Part Two begins with an extended tenor solo, setting words by Odysseus Elytis, describing the death of a soldier, shot in battle. The death is graphically depicted both by poet and composer. Gilchrist sings this long solo with riveting expressiveness and ensures that this moving section makes its full impact. Part way through the tenor’s solo the chorus sing quietly the words of Christ on the cross: “My God, my God, why hast thou forsaken me?” The restraint of the music here adds to the effect. A ghostly organ passage acts as a postlude after the soloist is done and then the choir sing words by Thomas Traherne. The music of this passage is like a still pool but even when the music is subdued I find that Pott sustains the tension. At the end of the Traherne section the soloist sings the juxtaposed words of Owen and Arcos that I mentioned earlier. This is a minor triumph of discernment for Pott in that the words could have been made for each other.
 
Soon after that we move into the Epilogue of the work and it’s here that the text is taken from The Cloud of Unknowing. The Epilogue begins with a flowing organ prelude. This gives way to a plaintively liquid tenor solo, which eventually becomes more affirmative. The tenor continues in this affirmative vein while, underneath, the choir sings words from Psalm 90. The ecstatic and chromatic choral writing in this section put me in mind of Herbert Howells at times. For me the music achieves particular eloquence when the soloist sings “And therefore lift up thy head with a blind stirring of love; For if it begin here, it shall last without end.” Though Francis Pott doesn’t says so explicitly in his notes I wonder if these words are the kernel, the message, of the whole piece.
 
The choir’s music now becomes increasingly complex and loud, the polyphony intertwining more and more. At times, valiantly though they sing, it seems as if the choir are in danger of being overwhelmed, both vocally and emotionally, by the hugely demanding music but they win through to achieve a wonderful climax, which spills over into “Amen”. Now it seems the music is winding down, becoming more tranquil.
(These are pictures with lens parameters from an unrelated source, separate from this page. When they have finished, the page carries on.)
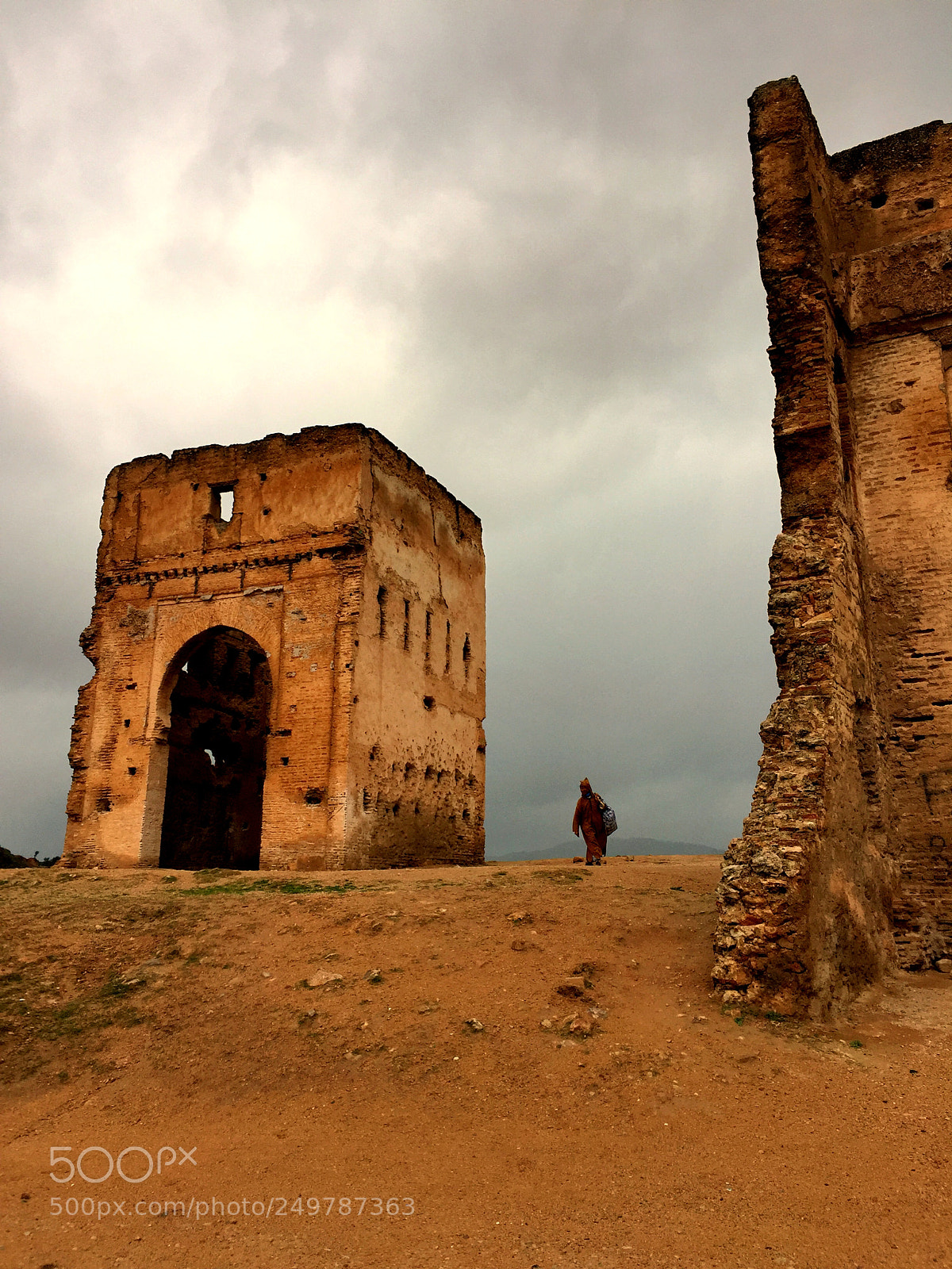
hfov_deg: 48.2
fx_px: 1063
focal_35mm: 29
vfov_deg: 61.7
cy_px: 634
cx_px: 476
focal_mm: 4.15
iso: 32
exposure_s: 1/2475
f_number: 2.2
But in a final coup, Pott rudely interrupts the serenity with an anguished reminder of Christ’s cry from the cross, this time sung, harrowingly, by the soloist. But then a state of calm is reached at last as the choir sings an extended final Amen. The work ends with one last, enigmatic and hushed organ chord, which lasts for some 28 seconds and which, in the composer’s words, “enfolds all in its own seemingly eternal cloud of unknowing.”
 
I think it’s premature to make a definitive judgement of the artistic stature of The Cloud of Unknowing. The work is too new. It’s also too raw in my consciousness.  Such a verdict can only be reached over time, once it has settled with the listener and once, I hope, a performance tradition has been established. However, already I am confident that this is a work of great importance and one that not only stands firmly in the proud tradition of English choral music but that also carries that tradition forward and enriches it. It’s an eloquent and hugely compelling work, which I find very convincing.
 
Francis Pott’s cause is helped immeasurably, as I’m sure he’ll gratefully acknowledge, by the superb artistry of all the performers involved here. The singing and organ playing is absolutely superb and the engineers have captured the music in a recording that combines ambience and thrilling realism. I can’t commend Signum highly enough for having the vision and the commercial courage to issue this recording.
 
I listened, enthralled, to this major addition to the choral repertoire. Last year Francis Pott's was among my choices for Recordings of the Year and after hearing this marvellous, eloquent new release I’m sure history will repeat itself in 2007.